EXCERPTED TEXT:
They can’t do worse than some of our NRL referees, who are paranoid about making a call. Oldham based English referee, Robert Hicks, did a magnificent job in the Challenge Cup and Super League finals in England, as the sole man in the middle, allowing play to flow at every opportunity.
NRL referees have the attitude that if play is a bit scrappy, there must have been a knock-on, so they pull up play, even though there is no conclusive evidence of a knock-on. Give the benefit of the doubt to the attack, for heaven’s sake.
The atmosphere at Mt Smart was sensational, with the pro-Tonga crowd good natured, even to the extent of singing along with our national anthem, something one or two Australian players didn’t do. But that’s another story.
At times it felt like a Polynesian church service, rather than a football match.
On Radio 2KY on Saturday, the Australian Rugby League’s Senior Manager of International Strategy, Frank Puletua (a former Samoan international) said Polynesians now make up 50 percent of the NRL playing ranks.
On one hand, that is not a bad thing, considering the explosive talents of the Polynesians, and their ability to off-load the ball.
On the other hand, it says something about our junior pathways. Are diminutive or slender players like Allan Langer, Darren Lockyer, Robbie O’Davis or Preston Campbell being knocked out of the game before their time, by the bigger lads of Polynesian origin?

Data excerpts
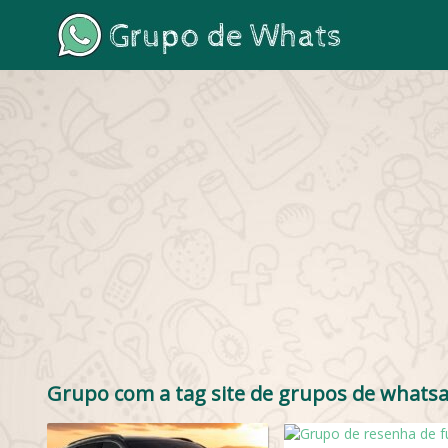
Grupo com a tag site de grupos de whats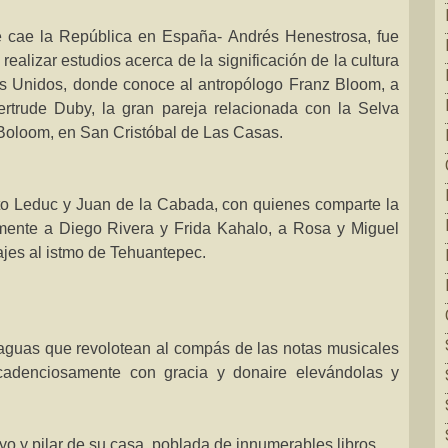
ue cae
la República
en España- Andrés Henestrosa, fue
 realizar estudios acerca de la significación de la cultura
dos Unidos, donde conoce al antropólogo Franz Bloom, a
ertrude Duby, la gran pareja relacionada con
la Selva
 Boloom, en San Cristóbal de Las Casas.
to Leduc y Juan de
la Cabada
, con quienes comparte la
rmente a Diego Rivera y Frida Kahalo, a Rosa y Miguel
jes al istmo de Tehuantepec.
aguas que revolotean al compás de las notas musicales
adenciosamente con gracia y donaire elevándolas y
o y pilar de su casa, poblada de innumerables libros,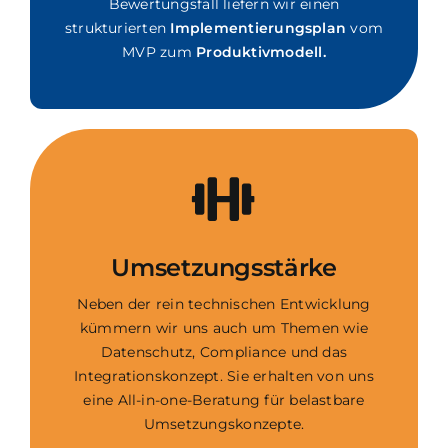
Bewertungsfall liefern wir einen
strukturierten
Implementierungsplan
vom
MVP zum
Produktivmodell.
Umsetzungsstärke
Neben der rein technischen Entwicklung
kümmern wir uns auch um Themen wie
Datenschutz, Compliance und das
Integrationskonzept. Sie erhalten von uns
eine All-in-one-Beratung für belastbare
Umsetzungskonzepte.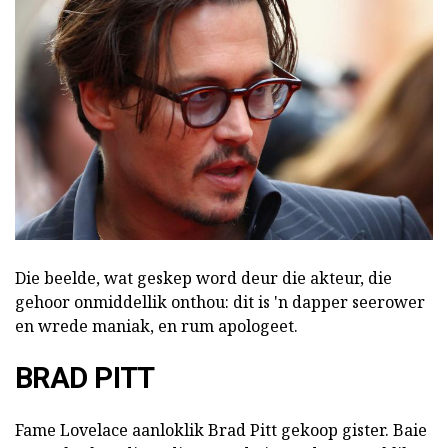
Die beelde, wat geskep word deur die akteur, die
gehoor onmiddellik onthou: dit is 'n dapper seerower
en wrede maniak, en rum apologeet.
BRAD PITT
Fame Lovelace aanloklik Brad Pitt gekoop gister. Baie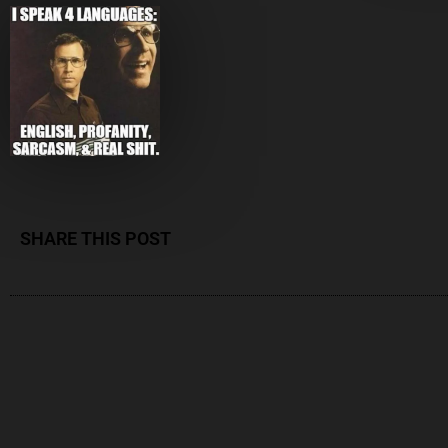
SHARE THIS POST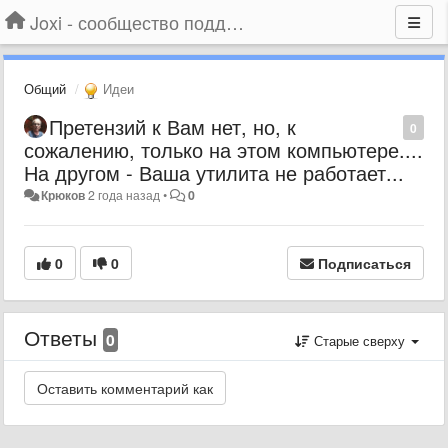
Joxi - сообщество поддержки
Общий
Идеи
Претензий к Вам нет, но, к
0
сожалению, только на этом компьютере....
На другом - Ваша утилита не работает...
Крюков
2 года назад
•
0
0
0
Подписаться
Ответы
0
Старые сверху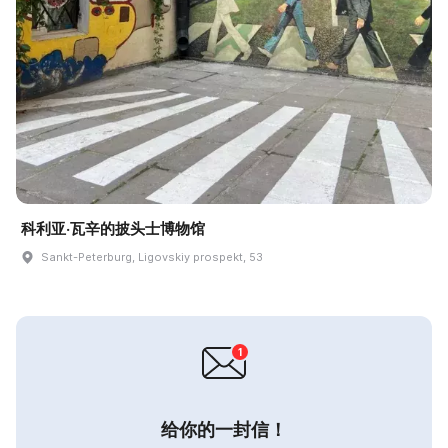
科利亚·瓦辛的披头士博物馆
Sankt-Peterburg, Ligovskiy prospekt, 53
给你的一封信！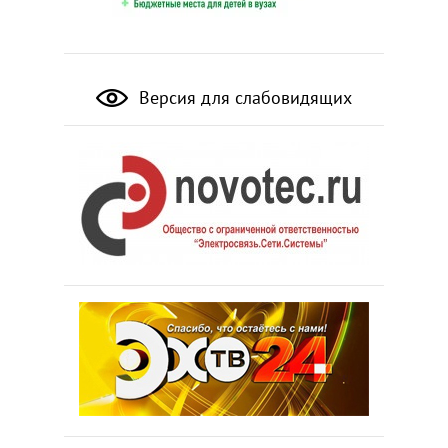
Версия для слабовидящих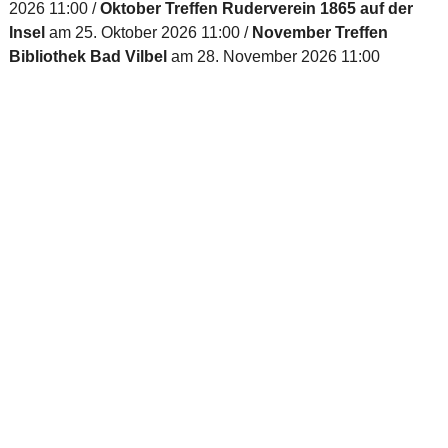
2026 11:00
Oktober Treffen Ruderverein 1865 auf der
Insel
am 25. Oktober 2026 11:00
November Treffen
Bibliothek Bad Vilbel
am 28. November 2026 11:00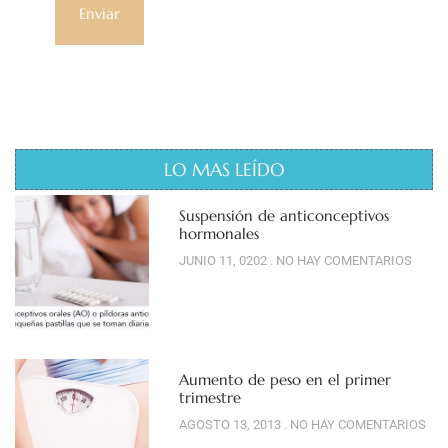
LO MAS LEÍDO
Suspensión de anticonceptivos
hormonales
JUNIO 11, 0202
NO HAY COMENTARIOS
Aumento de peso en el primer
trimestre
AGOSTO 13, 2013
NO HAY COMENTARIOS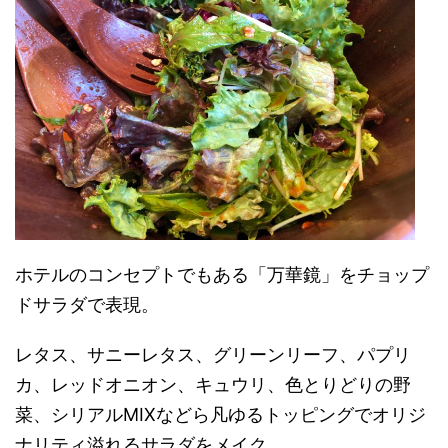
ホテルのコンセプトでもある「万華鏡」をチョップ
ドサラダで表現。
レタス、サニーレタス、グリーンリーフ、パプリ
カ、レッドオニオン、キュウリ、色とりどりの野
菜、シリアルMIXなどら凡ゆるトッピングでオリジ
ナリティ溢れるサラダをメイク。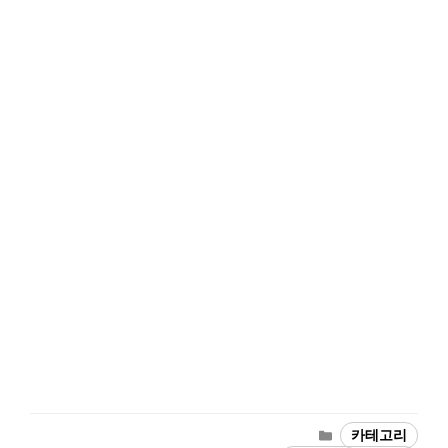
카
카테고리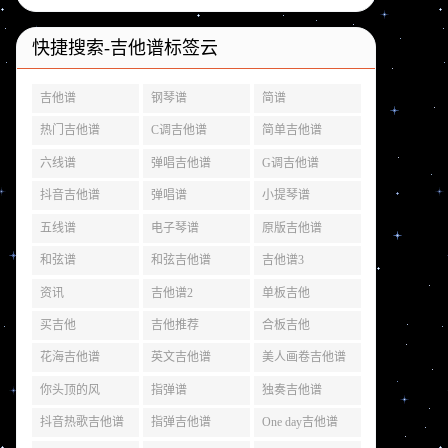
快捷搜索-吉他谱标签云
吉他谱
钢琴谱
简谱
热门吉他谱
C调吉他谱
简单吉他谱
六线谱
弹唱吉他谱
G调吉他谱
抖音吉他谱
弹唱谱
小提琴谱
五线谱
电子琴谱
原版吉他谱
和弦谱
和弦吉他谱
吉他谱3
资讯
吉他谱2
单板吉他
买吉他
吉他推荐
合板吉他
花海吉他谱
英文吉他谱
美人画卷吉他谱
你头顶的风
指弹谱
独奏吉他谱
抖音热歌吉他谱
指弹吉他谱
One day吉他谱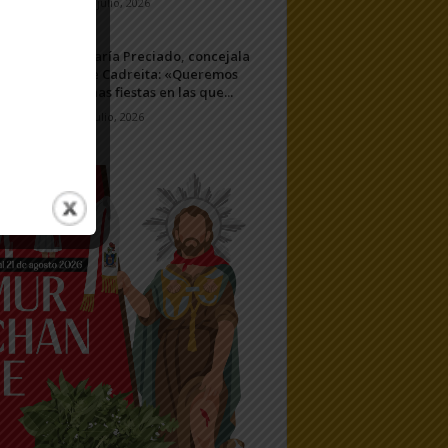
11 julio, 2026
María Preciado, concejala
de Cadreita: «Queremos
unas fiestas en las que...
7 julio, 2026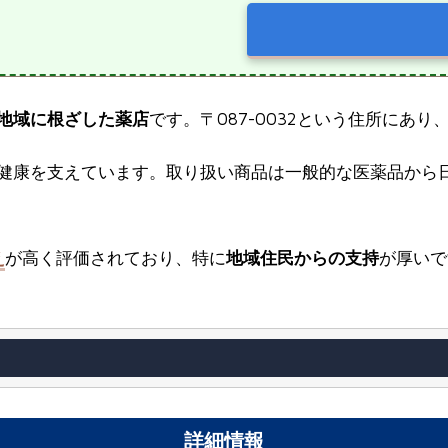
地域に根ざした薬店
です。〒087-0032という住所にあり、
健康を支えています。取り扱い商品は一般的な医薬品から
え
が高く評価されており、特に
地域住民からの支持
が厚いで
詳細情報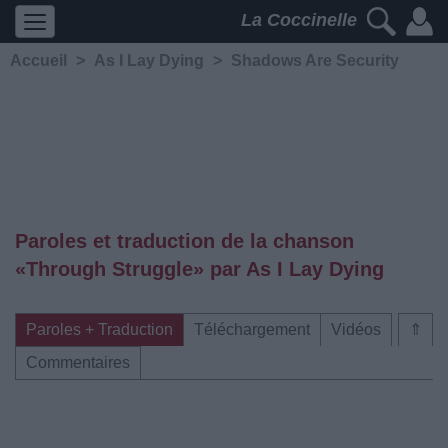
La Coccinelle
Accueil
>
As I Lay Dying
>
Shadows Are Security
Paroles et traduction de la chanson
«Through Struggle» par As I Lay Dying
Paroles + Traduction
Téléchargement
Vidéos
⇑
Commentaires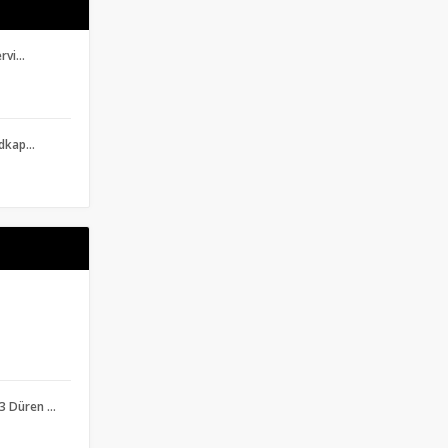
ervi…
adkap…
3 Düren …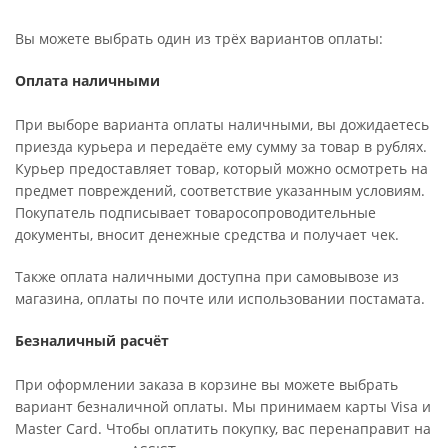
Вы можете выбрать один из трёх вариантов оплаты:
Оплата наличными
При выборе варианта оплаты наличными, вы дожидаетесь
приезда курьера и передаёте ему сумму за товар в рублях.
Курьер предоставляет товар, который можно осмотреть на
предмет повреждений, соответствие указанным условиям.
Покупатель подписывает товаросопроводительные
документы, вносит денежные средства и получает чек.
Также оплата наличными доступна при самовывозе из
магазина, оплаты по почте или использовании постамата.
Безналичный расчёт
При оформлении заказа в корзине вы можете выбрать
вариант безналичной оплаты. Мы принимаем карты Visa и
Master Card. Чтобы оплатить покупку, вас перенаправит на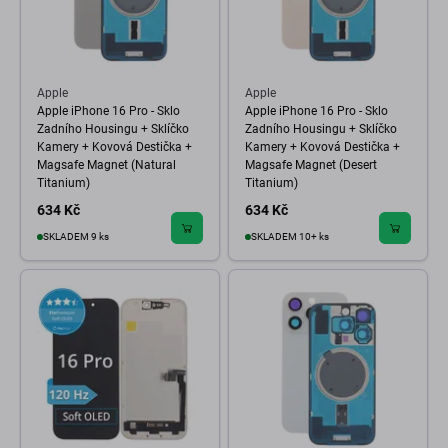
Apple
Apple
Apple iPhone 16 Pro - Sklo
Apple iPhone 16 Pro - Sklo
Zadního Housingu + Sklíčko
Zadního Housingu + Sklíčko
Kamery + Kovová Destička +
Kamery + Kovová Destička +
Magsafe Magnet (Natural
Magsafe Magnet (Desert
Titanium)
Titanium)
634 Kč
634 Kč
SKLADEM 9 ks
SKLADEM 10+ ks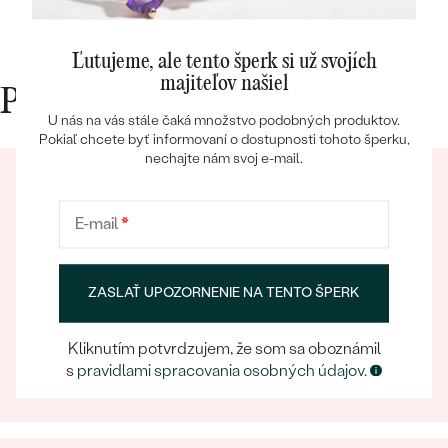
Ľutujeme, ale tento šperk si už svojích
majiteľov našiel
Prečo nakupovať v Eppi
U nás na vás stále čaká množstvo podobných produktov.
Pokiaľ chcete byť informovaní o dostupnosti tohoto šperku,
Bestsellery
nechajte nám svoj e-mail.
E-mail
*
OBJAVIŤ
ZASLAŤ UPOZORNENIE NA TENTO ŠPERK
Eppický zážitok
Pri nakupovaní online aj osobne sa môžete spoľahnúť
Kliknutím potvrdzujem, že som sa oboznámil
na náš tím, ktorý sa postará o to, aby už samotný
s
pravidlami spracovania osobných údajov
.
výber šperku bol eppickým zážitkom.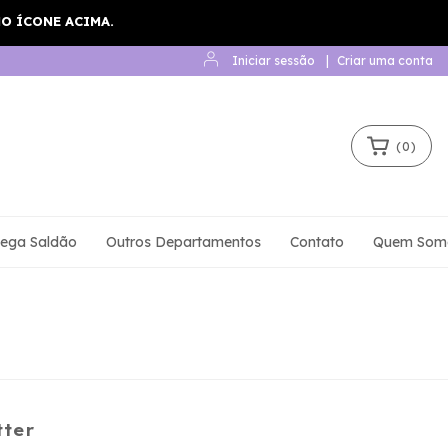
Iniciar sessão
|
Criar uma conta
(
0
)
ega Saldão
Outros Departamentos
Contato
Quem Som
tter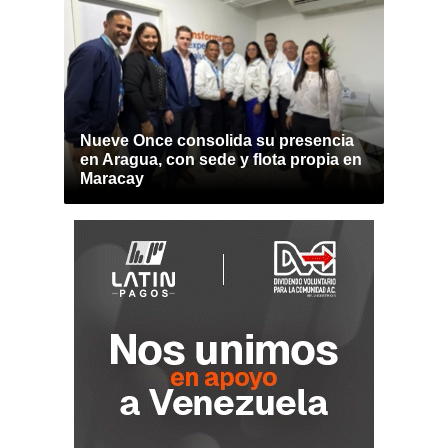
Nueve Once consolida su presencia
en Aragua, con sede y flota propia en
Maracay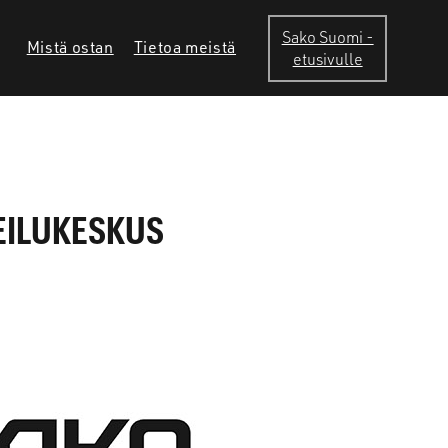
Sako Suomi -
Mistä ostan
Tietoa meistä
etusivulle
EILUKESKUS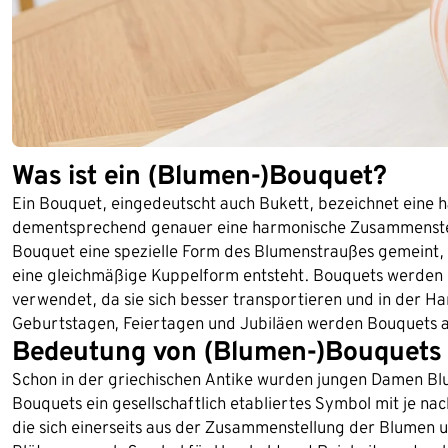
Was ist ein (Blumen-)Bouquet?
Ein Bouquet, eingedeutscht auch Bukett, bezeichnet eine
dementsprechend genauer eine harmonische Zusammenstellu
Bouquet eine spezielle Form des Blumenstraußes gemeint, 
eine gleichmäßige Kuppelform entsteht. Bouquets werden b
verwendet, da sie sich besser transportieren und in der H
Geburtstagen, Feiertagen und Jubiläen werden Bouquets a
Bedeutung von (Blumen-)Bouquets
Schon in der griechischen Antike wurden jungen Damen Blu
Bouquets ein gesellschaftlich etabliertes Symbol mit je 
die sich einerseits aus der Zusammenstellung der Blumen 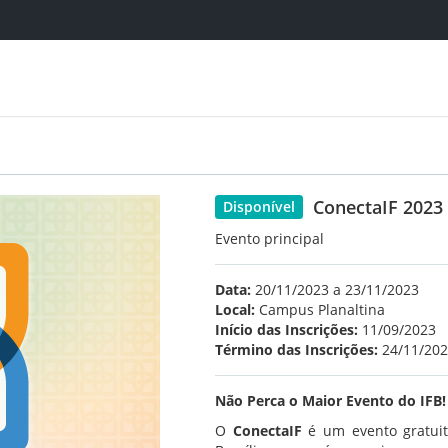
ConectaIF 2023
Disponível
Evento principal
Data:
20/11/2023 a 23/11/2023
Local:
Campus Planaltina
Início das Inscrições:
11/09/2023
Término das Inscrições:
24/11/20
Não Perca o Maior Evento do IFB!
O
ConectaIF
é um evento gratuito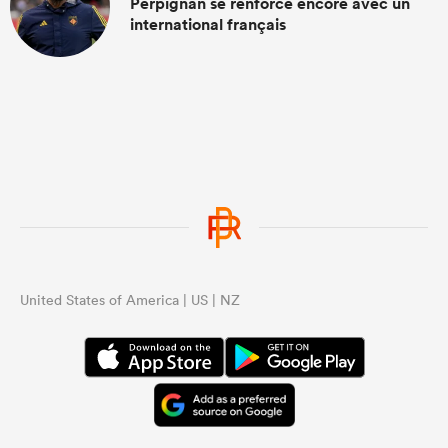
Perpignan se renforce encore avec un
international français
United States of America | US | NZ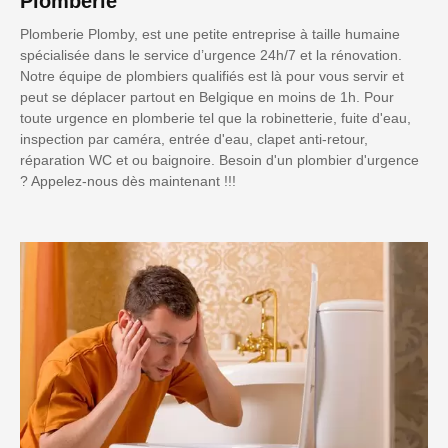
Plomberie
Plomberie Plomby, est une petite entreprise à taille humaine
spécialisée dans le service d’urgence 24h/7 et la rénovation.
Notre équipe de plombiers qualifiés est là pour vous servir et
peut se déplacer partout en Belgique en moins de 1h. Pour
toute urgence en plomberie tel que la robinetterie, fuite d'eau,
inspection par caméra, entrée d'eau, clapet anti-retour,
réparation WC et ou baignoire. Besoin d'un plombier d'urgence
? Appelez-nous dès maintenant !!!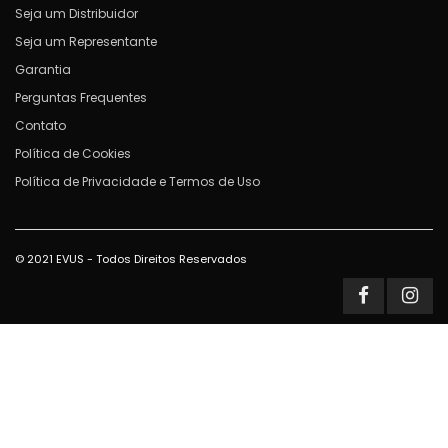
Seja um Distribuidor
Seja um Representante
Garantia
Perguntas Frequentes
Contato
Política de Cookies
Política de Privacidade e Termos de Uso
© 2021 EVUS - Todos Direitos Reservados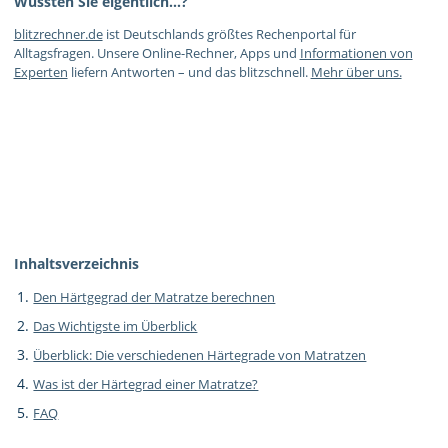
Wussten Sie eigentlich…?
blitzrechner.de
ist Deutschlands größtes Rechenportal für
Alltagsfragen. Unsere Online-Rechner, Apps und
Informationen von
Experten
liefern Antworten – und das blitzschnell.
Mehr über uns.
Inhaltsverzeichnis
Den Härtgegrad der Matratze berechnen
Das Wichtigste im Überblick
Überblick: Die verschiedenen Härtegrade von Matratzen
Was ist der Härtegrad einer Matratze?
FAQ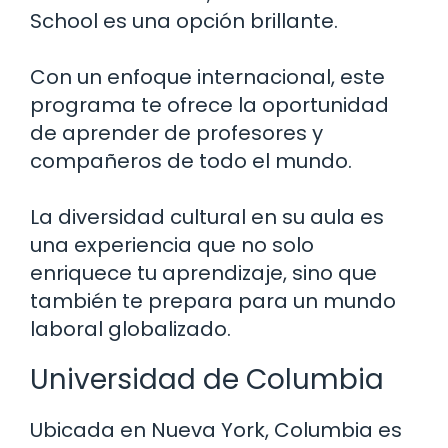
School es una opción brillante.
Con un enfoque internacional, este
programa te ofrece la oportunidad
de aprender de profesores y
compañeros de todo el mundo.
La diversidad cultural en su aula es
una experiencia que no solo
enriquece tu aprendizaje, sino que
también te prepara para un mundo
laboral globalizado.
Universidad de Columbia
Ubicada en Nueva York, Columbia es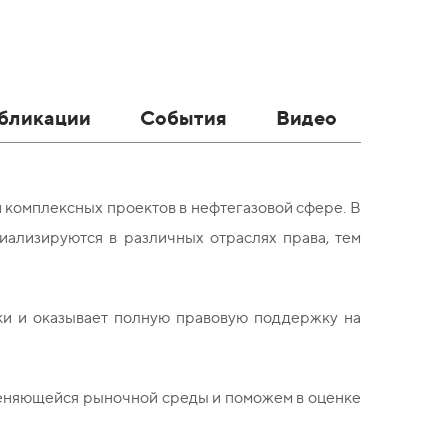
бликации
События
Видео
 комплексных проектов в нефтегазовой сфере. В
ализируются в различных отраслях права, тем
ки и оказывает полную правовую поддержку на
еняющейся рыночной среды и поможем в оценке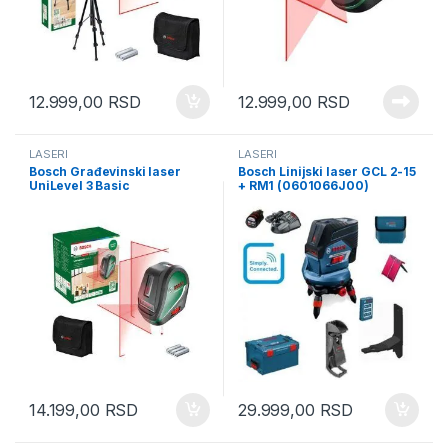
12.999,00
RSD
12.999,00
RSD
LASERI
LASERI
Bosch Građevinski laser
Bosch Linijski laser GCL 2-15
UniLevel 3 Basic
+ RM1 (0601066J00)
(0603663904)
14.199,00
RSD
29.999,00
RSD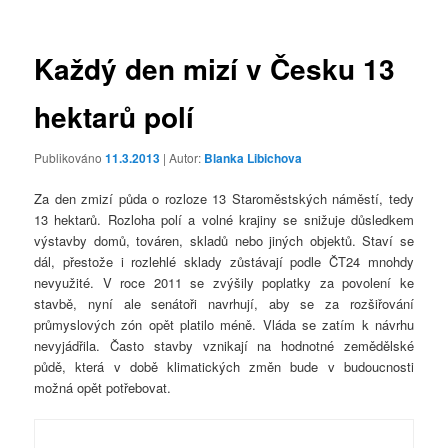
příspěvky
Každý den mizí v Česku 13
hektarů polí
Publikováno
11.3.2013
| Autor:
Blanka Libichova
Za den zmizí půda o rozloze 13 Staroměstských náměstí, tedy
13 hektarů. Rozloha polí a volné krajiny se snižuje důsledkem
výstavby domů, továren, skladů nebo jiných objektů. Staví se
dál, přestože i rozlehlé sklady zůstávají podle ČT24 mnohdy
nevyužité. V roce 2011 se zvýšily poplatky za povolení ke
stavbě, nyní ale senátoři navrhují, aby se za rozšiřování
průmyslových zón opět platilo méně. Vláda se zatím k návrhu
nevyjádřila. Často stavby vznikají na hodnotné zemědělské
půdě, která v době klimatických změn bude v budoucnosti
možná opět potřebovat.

EXERCISE DESCRIPTION: Write out the whole rugby league column word for word, from first sentence to last. These items are separate material and are not part of the rugby league column.

REPLY:
They can’t do worse than some of our NRL referees, who are paranoid about making a call. Oldham based English referee, Robert Hicks, did a magnificent job in the Challenge Cup and Super League finals in England, as the sole man in the middle, allowing play to flow at every opportunity.
NRL referees have the attitude that if play is a bit scrappy, there must have been a knock-on, so they pull up play, even though there is no conclusive evidence of a knock-on. Give the benefit of the doubt to the attack, for heaven’s sake.
The atmosphere at Mt Smart was sensational, with the pro-Tonga crowd good natured, even to the extent of singing along with our national anthem, something one or two Australian players didn’t do. But that’s another story.
At times it felt like a Polynesian church service, rather than a football match.
On Radio 2KY on Saturday, the Australian Rugby League’s Senior Manager of International Strategy, Frank Puletua (a former Samoan international) said Polynesians now make up 50 percent of the NRL playing ranks.
On one hand, that is not a bad thing, considering the explosive talents of the Polynesians, and their ability to off-load the ball.
On the other hand, it says something about our junior pathways. Are diminutive or slender players like Allan Langer, Darren Lockyer, Robbie O’Davis or Preston Campbell being knocked out of the game before their time, by the bigger lads of Polynesian origin?